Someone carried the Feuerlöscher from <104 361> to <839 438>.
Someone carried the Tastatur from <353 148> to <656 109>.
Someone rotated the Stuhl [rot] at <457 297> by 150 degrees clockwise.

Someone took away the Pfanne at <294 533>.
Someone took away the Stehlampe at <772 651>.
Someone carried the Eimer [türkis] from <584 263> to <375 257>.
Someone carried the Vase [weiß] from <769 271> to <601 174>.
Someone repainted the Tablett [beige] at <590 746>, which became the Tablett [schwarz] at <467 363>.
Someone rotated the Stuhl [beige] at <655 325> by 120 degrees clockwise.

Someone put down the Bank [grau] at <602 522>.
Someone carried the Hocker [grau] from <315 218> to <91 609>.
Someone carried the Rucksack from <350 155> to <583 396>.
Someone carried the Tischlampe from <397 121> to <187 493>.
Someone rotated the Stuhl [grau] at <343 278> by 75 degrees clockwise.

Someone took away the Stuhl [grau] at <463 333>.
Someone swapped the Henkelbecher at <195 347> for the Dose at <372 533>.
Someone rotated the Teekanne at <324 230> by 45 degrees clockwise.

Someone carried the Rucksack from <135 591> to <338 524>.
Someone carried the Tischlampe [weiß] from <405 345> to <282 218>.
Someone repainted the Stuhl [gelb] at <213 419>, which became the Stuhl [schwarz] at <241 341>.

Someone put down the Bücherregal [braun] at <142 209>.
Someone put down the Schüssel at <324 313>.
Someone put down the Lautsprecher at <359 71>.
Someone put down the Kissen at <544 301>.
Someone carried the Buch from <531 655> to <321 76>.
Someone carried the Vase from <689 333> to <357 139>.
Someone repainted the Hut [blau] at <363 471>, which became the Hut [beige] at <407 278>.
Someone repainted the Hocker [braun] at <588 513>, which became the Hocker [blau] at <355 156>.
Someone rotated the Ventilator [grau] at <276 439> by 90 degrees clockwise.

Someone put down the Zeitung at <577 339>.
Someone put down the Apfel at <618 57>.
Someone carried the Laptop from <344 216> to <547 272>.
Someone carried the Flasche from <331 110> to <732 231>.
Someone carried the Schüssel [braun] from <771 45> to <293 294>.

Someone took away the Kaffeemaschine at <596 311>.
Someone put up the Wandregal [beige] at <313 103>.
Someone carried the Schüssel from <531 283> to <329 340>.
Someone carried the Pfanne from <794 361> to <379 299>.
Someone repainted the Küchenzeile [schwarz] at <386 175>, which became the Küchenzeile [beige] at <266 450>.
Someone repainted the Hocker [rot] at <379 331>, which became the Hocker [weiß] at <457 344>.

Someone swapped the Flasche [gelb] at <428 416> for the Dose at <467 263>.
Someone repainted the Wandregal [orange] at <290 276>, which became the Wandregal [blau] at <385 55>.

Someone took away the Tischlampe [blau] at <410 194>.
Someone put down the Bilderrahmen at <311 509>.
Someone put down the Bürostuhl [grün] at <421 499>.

********

Exercise ->
Reproduce the entries above exactly, but only the lines between the line holding "Someone put down the Lautsprecher" and the line holding "Someone repainted the Küchenzeile", inclusive.

Output below ->
Someone put down the Lautsprecher at <359 71>.
Someone put down the Kissen at <544 301>.
Someone carried the Buch from <531 655> to <321 76>.
Someone carried the Vase from <689 333> to <357 139>.
Someone repainted the Hut [blau] at <363 471>, which became the Hut [beige] at <407 278>.
Someone repainted the Hocker [braun] at <588 513>, which became the Hocker [blau] at <355 156>.
Someone rotated the Ventilator [grau] at <276 439> by 90 degrees clockwise.

Someone put down the Zeitung at <577 339>.
Someone put down the Apfel at <618 57>.
Someone carried the Laptop from <344 216> to <547 272>.
Someone carried the Flasche from <331 110> to <732 231>.
Someone carried the Schüssel [braun] from <771 45> to <293 294>.

Someone took away the Kaffeemaschine at <596 311>.
Someone put up the Wandregal [beige] at <313 103>.
Someone carried the Schüssel from <531 283> to <329 340>.
Someone carried the Pfanne from <794 361> to <379 299>.
Someone repainted the Küchenzeile [schwarz] at <386 175>, which became the Küchenzeile [beige] at <266 450>.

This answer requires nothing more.